**Problem**
Your output should consist solely of the lines from the one with "The movement on" through the end of the records, reproduced exactly, both ends included.

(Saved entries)
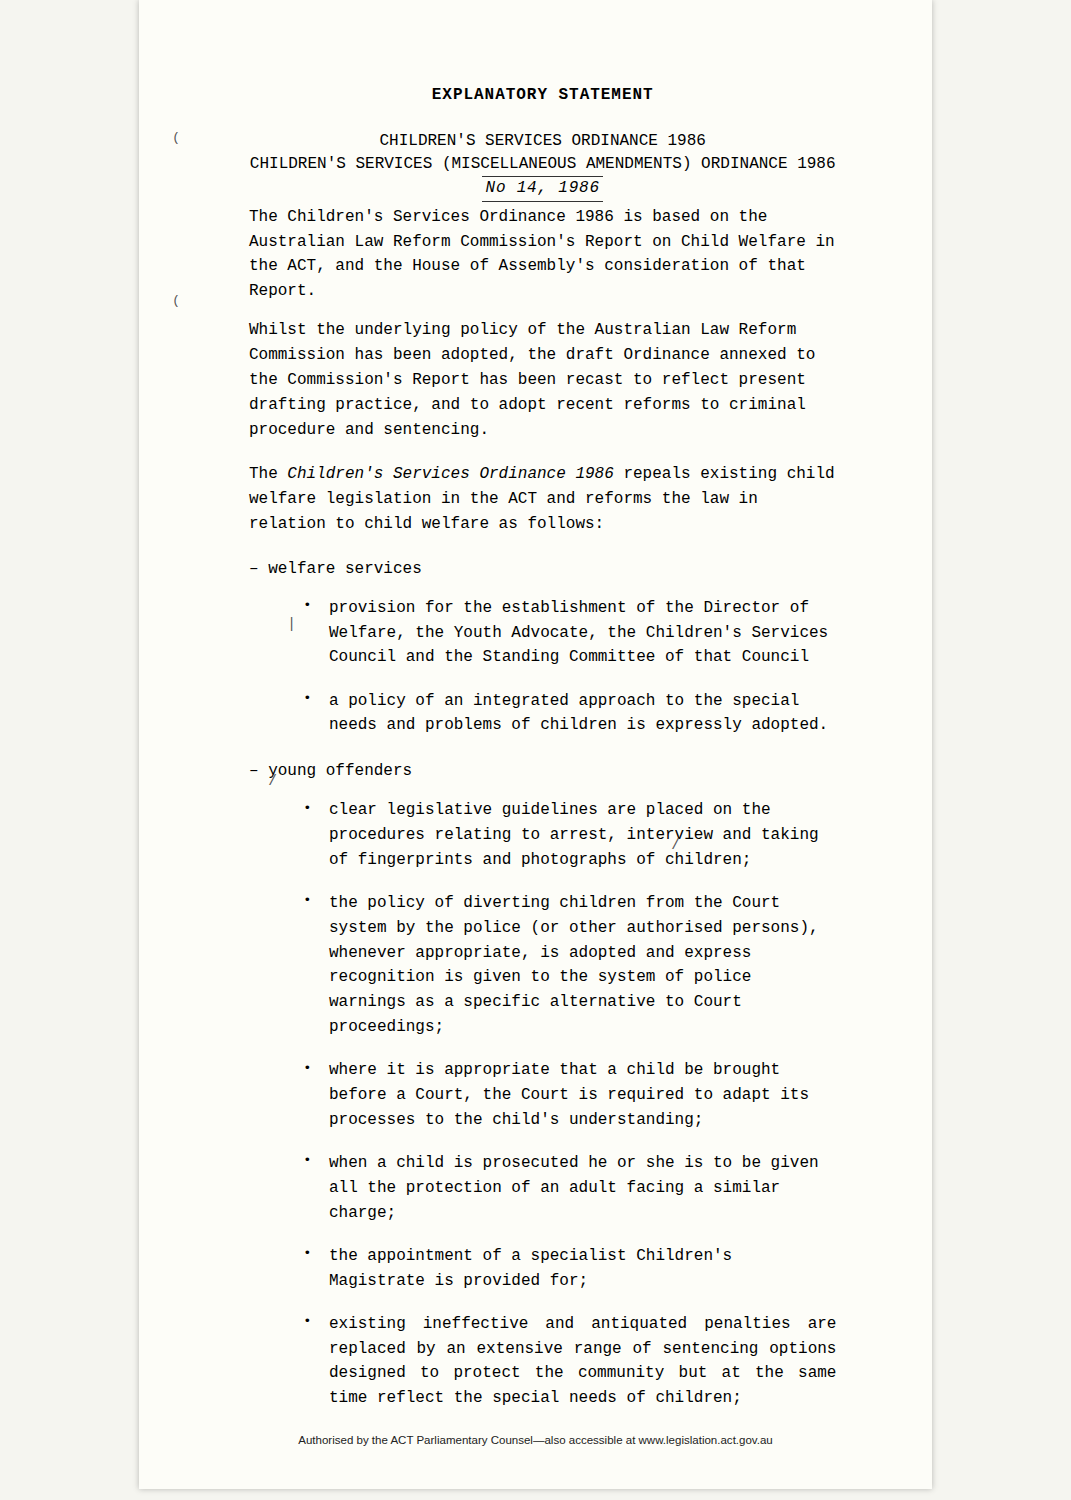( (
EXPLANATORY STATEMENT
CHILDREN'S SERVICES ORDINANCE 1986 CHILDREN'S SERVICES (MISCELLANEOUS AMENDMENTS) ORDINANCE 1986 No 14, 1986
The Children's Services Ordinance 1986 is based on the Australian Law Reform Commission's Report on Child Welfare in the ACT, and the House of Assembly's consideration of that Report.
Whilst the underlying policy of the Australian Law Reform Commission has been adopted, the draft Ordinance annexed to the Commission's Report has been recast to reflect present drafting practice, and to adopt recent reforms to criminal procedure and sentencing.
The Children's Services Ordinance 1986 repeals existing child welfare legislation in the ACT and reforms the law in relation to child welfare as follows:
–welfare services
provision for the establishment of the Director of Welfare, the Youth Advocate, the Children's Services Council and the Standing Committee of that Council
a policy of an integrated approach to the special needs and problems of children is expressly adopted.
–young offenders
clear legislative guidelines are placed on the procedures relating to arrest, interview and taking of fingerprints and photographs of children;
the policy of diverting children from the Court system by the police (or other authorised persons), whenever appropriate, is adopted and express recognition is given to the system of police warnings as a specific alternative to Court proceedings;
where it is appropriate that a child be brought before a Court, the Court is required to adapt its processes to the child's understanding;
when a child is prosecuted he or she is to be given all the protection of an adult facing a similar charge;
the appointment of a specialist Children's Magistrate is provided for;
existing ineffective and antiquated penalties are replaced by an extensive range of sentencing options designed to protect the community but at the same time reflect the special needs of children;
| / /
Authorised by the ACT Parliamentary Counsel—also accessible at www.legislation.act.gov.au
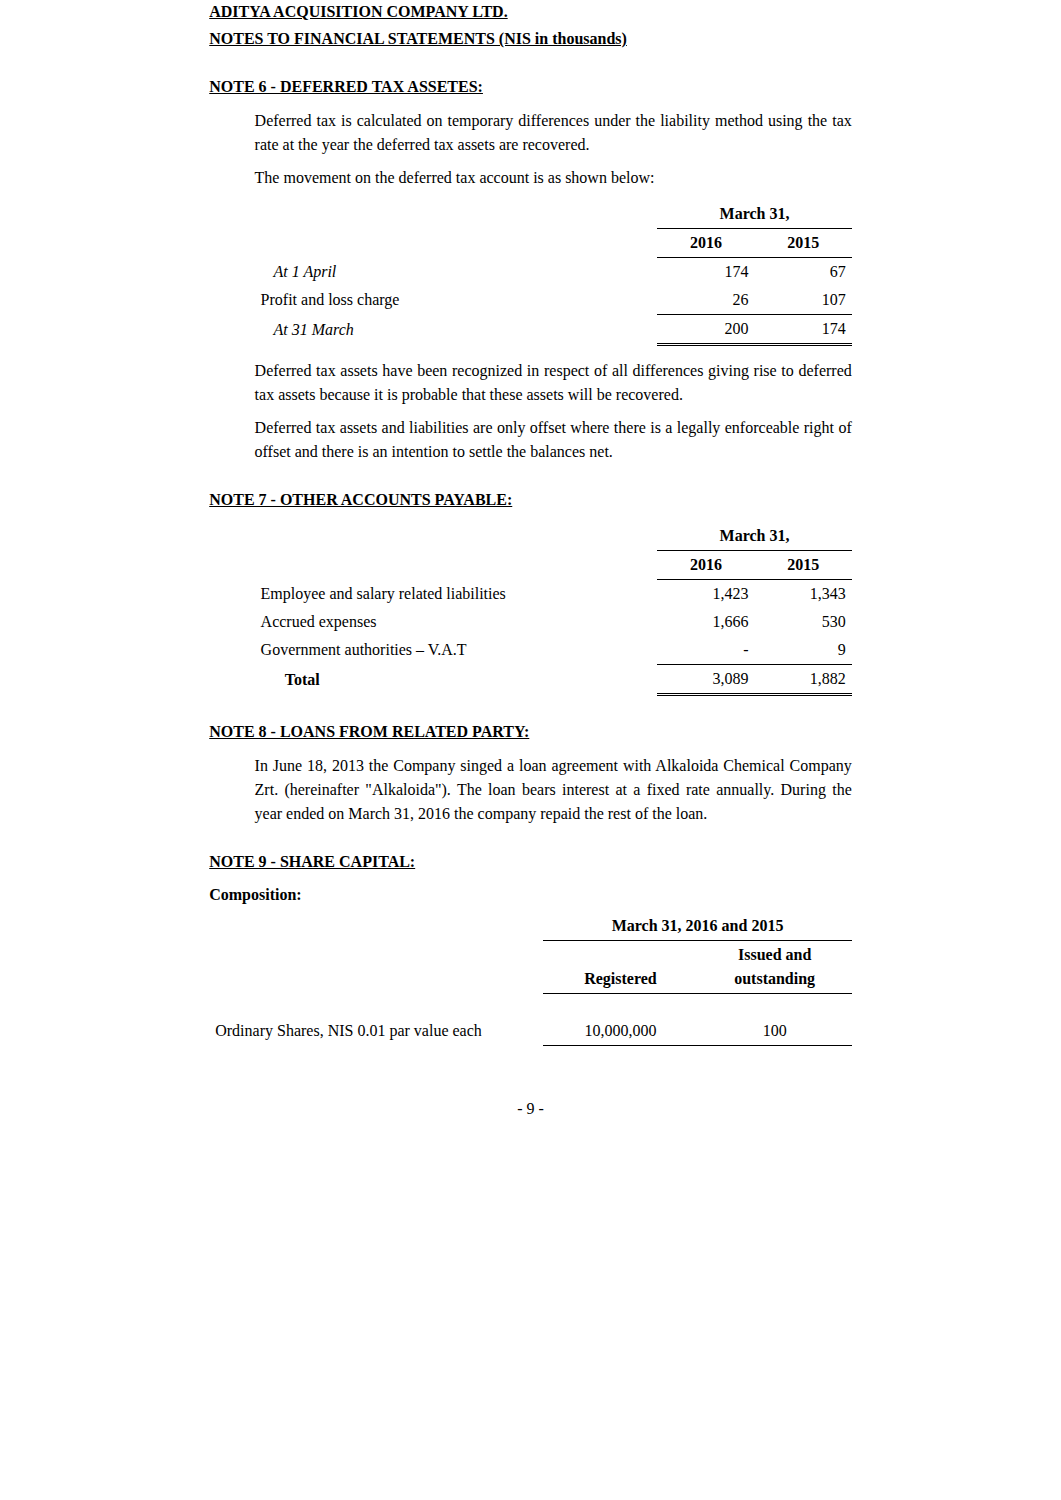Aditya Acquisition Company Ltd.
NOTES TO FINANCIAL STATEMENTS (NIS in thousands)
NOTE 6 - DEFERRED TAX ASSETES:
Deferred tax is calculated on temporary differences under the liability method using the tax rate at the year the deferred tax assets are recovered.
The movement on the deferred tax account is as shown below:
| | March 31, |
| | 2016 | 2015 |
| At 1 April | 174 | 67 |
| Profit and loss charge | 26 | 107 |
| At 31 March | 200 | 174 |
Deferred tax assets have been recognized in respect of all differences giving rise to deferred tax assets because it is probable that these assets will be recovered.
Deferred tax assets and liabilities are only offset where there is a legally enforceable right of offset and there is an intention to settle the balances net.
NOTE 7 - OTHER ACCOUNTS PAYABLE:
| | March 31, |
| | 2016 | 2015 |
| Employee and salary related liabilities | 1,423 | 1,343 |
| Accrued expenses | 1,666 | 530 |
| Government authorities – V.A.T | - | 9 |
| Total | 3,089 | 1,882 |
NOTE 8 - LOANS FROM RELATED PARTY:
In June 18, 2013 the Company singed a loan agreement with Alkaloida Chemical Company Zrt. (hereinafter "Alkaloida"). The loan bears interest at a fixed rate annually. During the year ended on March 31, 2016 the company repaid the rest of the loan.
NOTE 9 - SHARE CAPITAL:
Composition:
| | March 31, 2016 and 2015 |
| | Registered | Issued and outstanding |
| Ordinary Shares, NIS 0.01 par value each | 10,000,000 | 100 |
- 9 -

**Answer below**
The movement on the deferred tax account is as shown below:
| | March 31, |
| | 2016 | 2015 |
| At 1 April | 174 | 67 |
| Profit and loss charge | 26 | 107 |
| At 31 March | 200 | 174 |
Deferred tax assets have been recognized in respect of all differences giving rise to deferred tax assets because it is probable that these assets will be recovered.
Deferred tax assets and liabilities are only offset where there is a legally enforceable right of offset and there is an intention to settle the balances net.
NOTE 7 - OTHER ACCOUNTS PAYABLE:
| | March 31, |
| | 2016 | 2015 |
| Employee and salary related liabilities | 1,423 | 1,343 |
| Accrued expenses | 1,666 | 530 |
| Government authorities – V.A.T | - | 9 |
| Total | 3,089 | 1,882 |
NOTE 8 - LOANS FROM RELATED PARTY:
In June 18, 2013 the Company singed a loan agreement with Alkaloida Chemical Company Zrt. (hereinafter "Alkaloida"). The loan bears interest at a fixed rate annually. During the year ended on March 31, 2016 the company repaid the rest of the loan.
NOTE 9 - SHARE CAPITAL:
Composition:
| | March 31, 2016 and 2015 |
| | Registered | Issued and outstanding |
| Ordinary Shares, NIS 0.01 par value each | 10,000,000 | 100 |
- 9 -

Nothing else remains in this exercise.